2018年05月09日 | Weblog

 昨日山間部の診療所から、心不全として90歳男性が循環器科に紹介されて入院した。ハンプの点滴静注が開始されたが、検査で汎血球減少症があった。白血球数1300(好中球24%)・Hb4.2g/dl(MCV111.0)・血小板数6.8万だった。白血球分画で芽球はなかった。 

 診療所から便秘薬のみが処方されていて、血液検査は行っていなかった。2年前に当院を受診した際の検査結果があり、その前の5年前の検査と比較すると、わずかに貧血・血小板数の減少が起こり始めていたかもしれない。血清鉄は上昇して、血清フェリチンは正常域。血清ビタミンB12と葉酸も提出されているが、MCV111.0だと巨赤芽球性貧血ではなさそうだ。
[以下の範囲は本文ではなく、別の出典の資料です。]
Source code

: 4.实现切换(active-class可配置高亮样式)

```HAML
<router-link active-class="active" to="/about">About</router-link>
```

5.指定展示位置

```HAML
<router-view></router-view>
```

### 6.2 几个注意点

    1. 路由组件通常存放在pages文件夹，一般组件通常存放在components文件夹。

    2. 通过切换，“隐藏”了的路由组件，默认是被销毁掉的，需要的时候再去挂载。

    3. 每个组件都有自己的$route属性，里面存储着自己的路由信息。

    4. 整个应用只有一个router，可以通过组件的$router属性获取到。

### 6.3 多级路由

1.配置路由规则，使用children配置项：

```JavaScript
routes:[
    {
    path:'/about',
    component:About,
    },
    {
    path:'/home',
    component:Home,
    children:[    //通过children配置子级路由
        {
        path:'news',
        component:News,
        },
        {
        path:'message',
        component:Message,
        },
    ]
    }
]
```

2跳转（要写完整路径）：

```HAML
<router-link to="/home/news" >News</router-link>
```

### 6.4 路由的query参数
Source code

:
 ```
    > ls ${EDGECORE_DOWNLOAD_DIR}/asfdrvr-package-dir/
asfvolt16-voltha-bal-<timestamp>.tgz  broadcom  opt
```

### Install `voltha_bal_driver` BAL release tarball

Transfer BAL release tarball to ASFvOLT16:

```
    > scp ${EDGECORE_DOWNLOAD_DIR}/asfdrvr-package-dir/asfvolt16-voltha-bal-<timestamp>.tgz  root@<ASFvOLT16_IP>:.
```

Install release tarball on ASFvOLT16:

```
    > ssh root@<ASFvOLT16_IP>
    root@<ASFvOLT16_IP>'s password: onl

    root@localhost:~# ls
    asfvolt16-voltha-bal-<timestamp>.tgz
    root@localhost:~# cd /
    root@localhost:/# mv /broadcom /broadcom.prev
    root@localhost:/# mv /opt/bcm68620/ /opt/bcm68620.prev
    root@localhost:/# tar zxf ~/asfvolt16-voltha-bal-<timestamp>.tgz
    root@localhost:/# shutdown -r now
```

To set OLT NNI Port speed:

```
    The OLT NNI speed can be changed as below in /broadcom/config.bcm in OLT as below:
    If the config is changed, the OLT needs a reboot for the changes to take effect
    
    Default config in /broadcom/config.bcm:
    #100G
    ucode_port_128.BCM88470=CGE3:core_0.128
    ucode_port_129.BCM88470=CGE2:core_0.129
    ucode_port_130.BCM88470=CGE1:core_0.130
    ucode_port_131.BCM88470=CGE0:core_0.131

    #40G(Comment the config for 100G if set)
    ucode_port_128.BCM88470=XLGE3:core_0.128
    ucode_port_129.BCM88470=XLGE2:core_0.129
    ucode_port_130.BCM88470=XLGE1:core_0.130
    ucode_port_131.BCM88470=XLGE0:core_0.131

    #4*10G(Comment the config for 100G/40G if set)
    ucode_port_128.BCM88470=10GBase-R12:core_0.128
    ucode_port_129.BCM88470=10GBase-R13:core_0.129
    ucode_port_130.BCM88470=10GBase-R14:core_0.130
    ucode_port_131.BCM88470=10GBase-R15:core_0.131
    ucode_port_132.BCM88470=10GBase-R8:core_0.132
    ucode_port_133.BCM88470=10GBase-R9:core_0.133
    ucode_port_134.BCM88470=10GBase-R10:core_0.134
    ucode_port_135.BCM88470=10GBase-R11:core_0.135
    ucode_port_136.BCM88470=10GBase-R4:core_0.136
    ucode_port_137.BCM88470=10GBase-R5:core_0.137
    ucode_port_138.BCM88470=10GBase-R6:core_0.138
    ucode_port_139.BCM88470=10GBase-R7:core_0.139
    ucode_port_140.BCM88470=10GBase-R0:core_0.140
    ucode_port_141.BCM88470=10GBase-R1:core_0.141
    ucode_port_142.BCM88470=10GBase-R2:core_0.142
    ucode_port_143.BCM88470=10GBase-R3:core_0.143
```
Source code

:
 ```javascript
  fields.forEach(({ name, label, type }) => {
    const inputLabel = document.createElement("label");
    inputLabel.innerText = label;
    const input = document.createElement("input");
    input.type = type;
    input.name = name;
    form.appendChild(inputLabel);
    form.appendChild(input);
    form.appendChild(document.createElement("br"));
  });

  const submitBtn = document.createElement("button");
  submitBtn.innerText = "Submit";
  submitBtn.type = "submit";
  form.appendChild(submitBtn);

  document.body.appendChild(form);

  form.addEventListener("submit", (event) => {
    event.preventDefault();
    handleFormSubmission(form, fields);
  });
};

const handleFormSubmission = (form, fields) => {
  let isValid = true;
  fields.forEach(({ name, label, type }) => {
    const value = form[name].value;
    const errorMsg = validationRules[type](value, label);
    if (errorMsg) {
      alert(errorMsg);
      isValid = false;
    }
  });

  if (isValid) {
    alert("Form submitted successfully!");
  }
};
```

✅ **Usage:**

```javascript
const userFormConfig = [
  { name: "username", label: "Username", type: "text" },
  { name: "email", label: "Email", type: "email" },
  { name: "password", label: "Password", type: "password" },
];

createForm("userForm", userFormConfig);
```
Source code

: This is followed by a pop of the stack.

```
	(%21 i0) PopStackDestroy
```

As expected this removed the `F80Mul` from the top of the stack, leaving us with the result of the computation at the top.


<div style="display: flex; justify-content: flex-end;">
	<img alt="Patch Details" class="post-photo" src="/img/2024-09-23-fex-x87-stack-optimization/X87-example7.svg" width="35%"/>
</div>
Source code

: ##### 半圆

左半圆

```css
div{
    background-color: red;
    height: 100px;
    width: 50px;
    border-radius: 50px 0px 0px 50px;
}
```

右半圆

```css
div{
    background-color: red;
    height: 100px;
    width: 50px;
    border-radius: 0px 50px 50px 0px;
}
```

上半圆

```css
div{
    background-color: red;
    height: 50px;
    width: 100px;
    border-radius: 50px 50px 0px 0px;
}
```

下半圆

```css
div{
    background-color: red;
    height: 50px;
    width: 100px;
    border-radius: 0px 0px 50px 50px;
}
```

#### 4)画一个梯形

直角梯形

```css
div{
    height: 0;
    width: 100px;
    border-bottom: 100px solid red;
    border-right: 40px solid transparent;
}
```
肝硬変はない。

 循環器科の先生に聞いてみると、血液内科への紹介を考えているという。循環器科は赴任して2~3か月で、当地域での医療事情がまだよくわからないので、紹介先を聞かれた。地域の基幹病院には大学病院の血液内科から週1回出張で来ている。外来での骨髄検査は頼めるかもしれないが、入院治療はできない。あとはがんセンターの血液内科だが、ちょっと遠方になる。

 家族にどこまでの精査治療を望むかお話していて、返事待ちだという。90歳で難聴はあるが、明らかな認知症はなく元気なので、紹介してもいいのはということだった。

 骨髄異形成症候群や再生不良性貧血が疑われる。網赤血球数は正常位域で、後者はないか。末梢血に芽球が出ていないだけで急性白血病である可能性も否定できないが。どうしてもここでと言われれば骨髄検査を行うが、レポートはSRLの外注になる。MDSの治療も複雑なので専門医紹介が好ましい。

 

 岩田健太郎先生の「つまずきから学ぶ漢方薬」(中外医学社)を購入。やはり岩田節は面白い。「HEATAPP!」(金原出版)も購入。